### Exercise description
What is the number of lines in the data holding the word "moon"? Give that number by itself.

### Information supplied
※ ※ ※

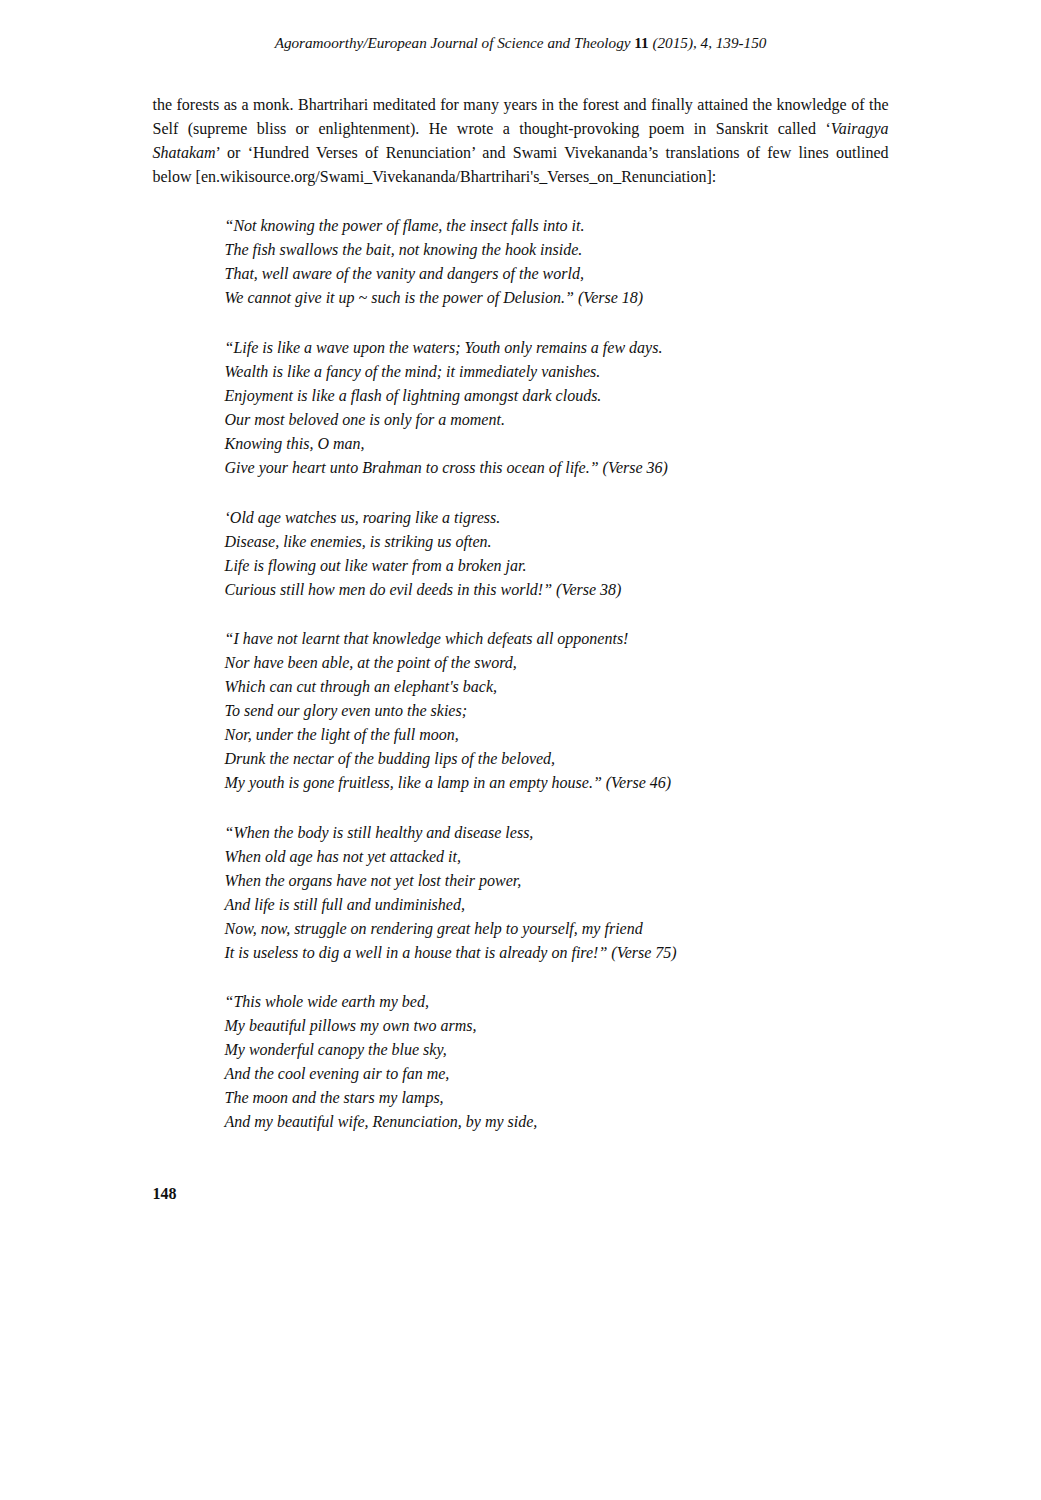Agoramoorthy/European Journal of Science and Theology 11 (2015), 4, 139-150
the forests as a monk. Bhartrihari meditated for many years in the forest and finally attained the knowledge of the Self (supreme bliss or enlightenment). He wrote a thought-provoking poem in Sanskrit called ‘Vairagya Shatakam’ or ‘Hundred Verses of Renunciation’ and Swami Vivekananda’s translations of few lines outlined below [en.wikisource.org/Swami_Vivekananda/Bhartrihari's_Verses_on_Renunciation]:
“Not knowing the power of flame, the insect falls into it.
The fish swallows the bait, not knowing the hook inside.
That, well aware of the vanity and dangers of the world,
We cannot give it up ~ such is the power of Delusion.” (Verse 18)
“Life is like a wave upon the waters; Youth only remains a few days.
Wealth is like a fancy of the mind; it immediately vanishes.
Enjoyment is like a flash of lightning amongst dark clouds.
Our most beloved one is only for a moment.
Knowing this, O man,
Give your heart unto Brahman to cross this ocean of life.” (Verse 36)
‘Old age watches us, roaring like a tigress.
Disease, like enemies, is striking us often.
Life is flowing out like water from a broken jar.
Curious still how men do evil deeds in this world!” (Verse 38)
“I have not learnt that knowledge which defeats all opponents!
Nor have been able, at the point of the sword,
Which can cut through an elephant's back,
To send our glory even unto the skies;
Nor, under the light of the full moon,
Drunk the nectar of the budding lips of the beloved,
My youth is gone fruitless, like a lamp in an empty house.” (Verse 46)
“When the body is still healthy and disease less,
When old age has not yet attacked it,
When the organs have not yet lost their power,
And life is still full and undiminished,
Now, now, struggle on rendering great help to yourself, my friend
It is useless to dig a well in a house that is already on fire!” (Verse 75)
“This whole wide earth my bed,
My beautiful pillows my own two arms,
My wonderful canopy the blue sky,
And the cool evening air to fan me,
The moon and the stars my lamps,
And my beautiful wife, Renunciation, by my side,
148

※ ※ ※

### Answer for the task
2